Several of these larger systems (three in the diagram) are combined again by means of connecting neurons in exactly the same manner as before. This is illustrated by figure 9. The points S´´´ and M´´´ have a significance like that of and , S´´´ being nearer to sensory points of the body than to motor points, M´´´ being nearer to motor points. This system of connecting neurons represents again what we may call a higher nerve center—higher still than those which are combined in it.

Thus we may conceive any number of systems, one still higher than the other. And we may understand how it is possible that simpler mental functions may enter into a combination, forming a unitary new function, without completely losing their individuality as functions of a lower order; for combinations of simple functions represented by direct connections into complex functions are brought about only by mediation of higher connecting neurons which represent the less direct connections of sensory and motor points. The most manifold associations are made possible. A practically inexhaustible number of different adaptations is structurally prepared, so that the most complicated circumstances and situations find the organism capable of meeting them in a useful reaction. This type of nervous system is the property of the highest animals and of man.
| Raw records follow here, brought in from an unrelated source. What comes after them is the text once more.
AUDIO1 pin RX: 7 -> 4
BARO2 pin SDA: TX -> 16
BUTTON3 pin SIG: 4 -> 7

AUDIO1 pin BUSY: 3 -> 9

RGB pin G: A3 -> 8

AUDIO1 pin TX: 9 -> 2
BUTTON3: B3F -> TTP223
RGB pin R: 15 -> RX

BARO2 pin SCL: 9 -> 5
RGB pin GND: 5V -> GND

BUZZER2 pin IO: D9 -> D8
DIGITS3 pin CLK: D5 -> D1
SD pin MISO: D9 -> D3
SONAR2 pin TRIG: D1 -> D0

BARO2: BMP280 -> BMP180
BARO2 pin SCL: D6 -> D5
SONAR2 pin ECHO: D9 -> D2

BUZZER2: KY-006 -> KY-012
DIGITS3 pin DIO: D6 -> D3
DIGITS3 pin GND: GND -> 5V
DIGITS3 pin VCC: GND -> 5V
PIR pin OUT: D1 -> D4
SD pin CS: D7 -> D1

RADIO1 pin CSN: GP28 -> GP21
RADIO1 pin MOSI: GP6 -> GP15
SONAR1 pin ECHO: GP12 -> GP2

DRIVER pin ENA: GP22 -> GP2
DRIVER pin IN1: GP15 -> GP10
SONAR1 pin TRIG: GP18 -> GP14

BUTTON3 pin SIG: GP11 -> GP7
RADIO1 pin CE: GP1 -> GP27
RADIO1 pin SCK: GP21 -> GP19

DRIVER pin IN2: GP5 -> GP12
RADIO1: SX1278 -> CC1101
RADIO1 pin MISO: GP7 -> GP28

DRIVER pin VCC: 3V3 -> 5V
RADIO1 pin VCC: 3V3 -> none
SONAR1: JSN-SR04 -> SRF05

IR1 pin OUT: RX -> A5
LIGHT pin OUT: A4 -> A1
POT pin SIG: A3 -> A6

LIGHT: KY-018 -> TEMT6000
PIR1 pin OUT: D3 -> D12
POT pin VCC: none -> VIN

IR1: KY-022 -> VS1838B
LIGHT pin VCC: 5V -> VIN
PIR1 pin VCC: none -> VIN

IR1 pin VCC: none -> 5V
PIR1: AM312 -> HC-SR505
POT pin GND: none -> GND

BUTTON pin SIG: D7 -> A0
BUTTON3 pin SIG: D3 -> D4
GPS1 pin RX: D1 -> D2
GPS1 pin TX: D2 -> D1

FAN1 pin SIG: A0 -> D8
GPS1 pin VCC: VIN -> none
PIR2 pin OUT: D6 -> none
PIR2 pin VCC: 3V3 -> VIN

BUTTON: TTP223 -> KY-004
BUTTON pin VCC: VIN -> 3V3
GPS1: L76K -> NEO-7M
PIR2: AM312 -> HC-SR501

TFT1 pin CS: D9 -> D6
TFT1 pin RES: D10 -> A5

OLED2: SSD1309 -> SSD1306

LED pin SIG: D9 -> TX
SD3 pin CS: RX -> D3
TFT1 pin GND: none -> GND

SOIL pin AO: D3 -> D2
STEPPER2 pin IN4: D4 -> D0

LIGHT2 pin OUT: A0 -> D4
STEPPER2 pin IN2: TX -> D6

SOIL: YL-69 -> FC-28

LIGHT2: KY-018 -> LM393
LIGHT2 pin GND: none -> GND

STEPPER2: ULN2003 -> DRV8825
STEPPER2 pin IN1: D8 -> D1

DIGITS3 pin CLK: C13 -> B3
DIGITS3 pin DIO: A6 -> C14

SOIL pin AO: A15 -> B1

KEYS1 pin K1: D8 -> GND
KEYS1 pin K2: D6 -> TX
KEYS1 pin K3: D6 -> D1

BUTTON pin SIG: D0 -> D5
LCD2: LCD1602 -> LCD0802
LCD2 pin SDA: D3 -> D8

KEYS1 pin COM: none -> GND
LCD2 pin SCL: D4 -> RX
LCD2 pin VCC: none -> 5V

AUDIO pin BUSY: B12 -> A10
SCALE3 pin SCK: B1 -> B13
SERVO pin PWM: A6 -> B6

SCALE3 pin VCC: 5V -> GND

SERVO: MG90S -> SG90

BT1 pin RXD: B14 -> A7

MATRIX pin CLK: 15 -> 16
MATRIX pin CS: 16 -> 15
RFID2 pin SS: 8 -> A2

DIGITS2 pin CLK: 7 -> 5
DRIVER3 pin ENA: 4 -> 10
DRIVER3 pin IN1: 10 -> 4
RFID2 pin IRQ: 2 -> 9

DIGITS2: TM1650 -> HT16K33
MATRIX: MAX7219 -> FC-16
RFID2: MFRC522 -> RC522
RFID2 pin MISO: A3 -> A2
The lower type of nervous system is represented by the reflex arches of the so-called spinal and subcortical centers. The higher type is represented by the cerebrum and cerebellum, which during a process of evolution covering hundreds of thousands of years have gradually been developed to serve as the highest centers of the nervous system.

[3.] The Anatomy of the Nervous System

The most prominent part of the nervous system is that inclosed within the skull and the vertebral column. The spinal cord runs all through this column up to the skull. Entering into the skull, it thickens and forms what is called the bulb (medulla oblongata). It then divides into several bodies, which are referred to as the subcortical centers, because they are located below the cortex, which is the surface layer of the cerebrum, or large brain. These subcortical centers contain the central ends of neurons which are links of chains of afferent neurons coming from the higher sense organs and from the sensory points of the skin and the internal organs. Chains of efferent neurons, on the other hand, take their origin in the subcortical centers, reaching at their peripheral ends the motor points of the body, that is, the muscle fibers of our skeletal muscles and of the muscle tissues contained in the alimentary canal and the other internal organs.